The novel, about suicide and depression, seemed like the “least reasonable choice” to challenge, he said. His first five books had LGBTQ protagonists, and almost all of them have already been familiar with objections.

This one, however, was not about LGBTQ issues. He began writing it around 2017, following a series of teenage suicides in Arizona, he said, digging deep into his own feelings to create a piece of literature that will hopefully he, could convince a young person that he is not alone, that he has the choice not to die.

Where his other books took him about a year to write, he says, this one took two years.

“It’s written very, very carefully to be a book of hope,” Konigsberg said. “But also to help young people who have suffered from depression to understand that they are not alone. It is terribly important. I know I’ve suffered from depression – as a teenager and in my adult life too – and the worst part is the isolation.

Since “The Bridge” was released in 2020, Konigsberg has received “so many” emails from young people who say his lyrics have made them feel less alone and convinced them to live another day.

Yet there he was, one day in February, reading a protest against the same book for allegedly mingling with Marxism, sexually explicit material and other burning wrongs popular among Republican politicians and adults who often insist on the fact that they are concerned as parents, not activists. He’d seen other authors whose books had been challenged or removed from school libraries receive kudos from people on social media, but he didn’t see his situation as a cause worth celebrating.

“I had a little stomach ache,” Konigsberg said. “It’s a book I wholeheartedly believe in, and I believe it saves lives.”

As he read the reasoning for the challenges, his brain began to concoct an argument. So he decided to do what usually helps him organize his thoughts. He started to write.

The result was a 2,290-word open letter to McKinney ISD’s two parents who challenged his book, addressing each of their concerns – from Marxism (“its author is a capitalist”) to critical race theory (” My book doesn’t address that”) to alleged immoral activities (“Wow, that’s quite an umbrella over there”).

“I want to say up front that I believe your intention here is to protect your children. I echo your concern; I also want child safety,” Konigsberg wrote at the start. “It’s one of the main reasons I write books for young adults.”

Konigsberg thought maybe his fans would read the letter. Instead, the letter received almost 500 likes on Twitter and, according to Konigsberg, some 100,000 visits to its website.

“It’s a very serious problem,” he said. “But the people on the other side of this issue are people. I have tried in the letter to reason with them and treat them as people.

The two people on the other side of that specific question, Paul and Rachel Elliott, parents of an elementary school student, had not responded to his letter on Wednesday, he said.

In an email responding to an interview request from The Chronicle, the couple wrote: “Thank you for the inquiry. At this time, we politely decline to comment.

They told WFAA, a news station in Dallas, that they had read all the books, which is required by the form asking for learning materials to be reviewed.

“It took a while,” Rachel told the station, “but I love my daughter and I love the other 23,000 students in this district. I believe they are all worth it.

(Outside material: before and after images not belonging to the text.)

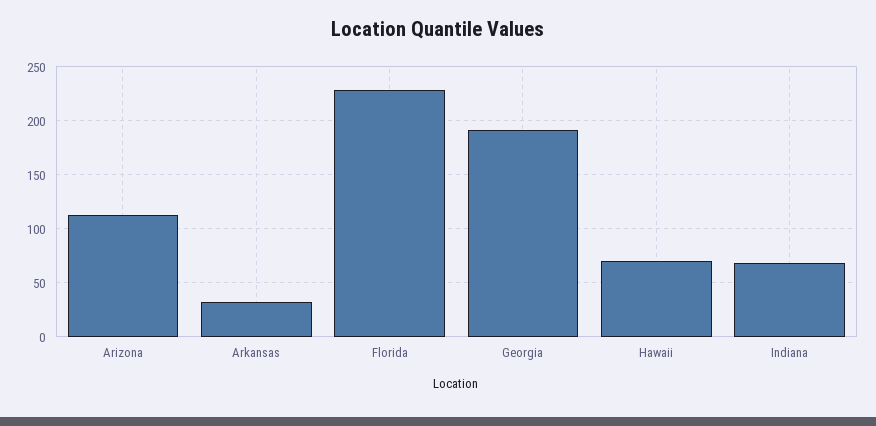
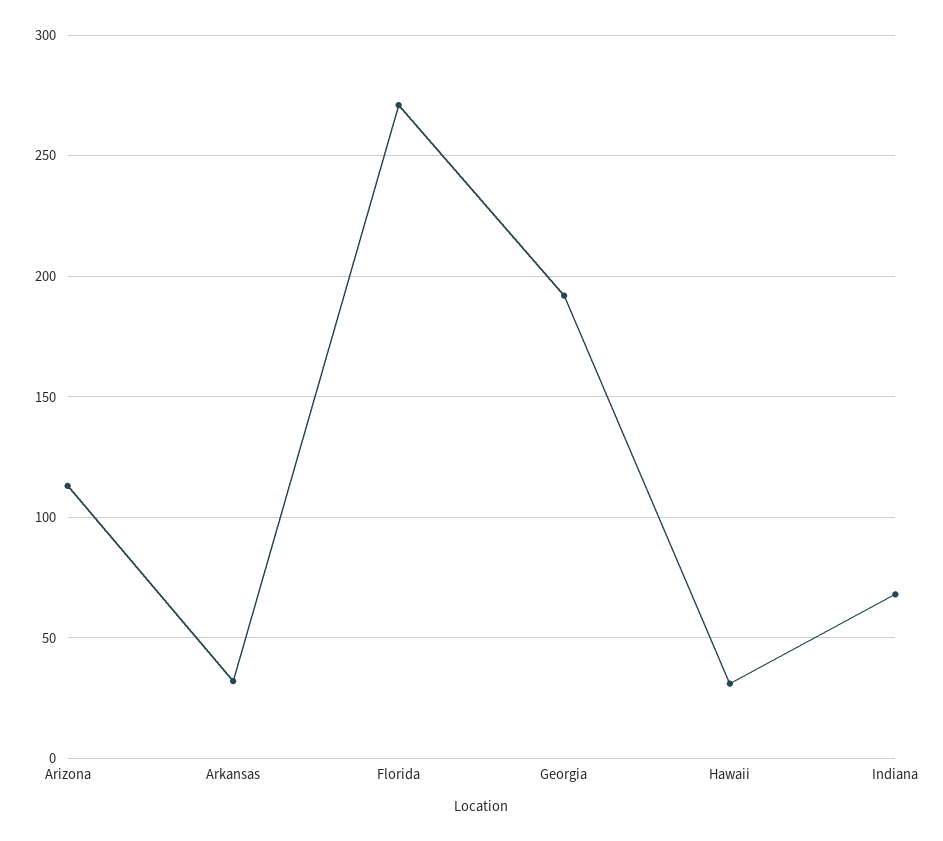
  {
    "Arizona": 115,
    "Arkansas": 30,
-   "Florida": 230,
+   "Florida": 270,
    "Georgia": 190,
-   "Hawaii": 70,
+   "Hawaii": 30,
    "Indiana": 70
  }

The district did not respond to inquiries from the Chronicle regarding the Elliots’ challenges. The couple had not won any of the challenges and the district had not removed any of the books two weeks ago, according to the WFAA.

Meanwhile, Konigsberg, in an interview, struggled for a few seconds to describe his feelings about including “The Bridge” in such an effort, along with the list of around 850 tracks, the rep. State Matt Krause, R-Fort Worth, asked the districts if they owned. Krause’s list included some of Konigsberg’s books.

“Have you ever been wronged?” He asked. “It’s like, I know I’ve done something good for the world and someone tells me it’s wrong, and it’s like someone tells me the sky is yellow rather than blue ; it is very confusing and infuriating.

Still, he would like to start a “reasonable but firm” conversation, he said – an exchange of ideas about what everyone believes in but perhaps without shouting too much.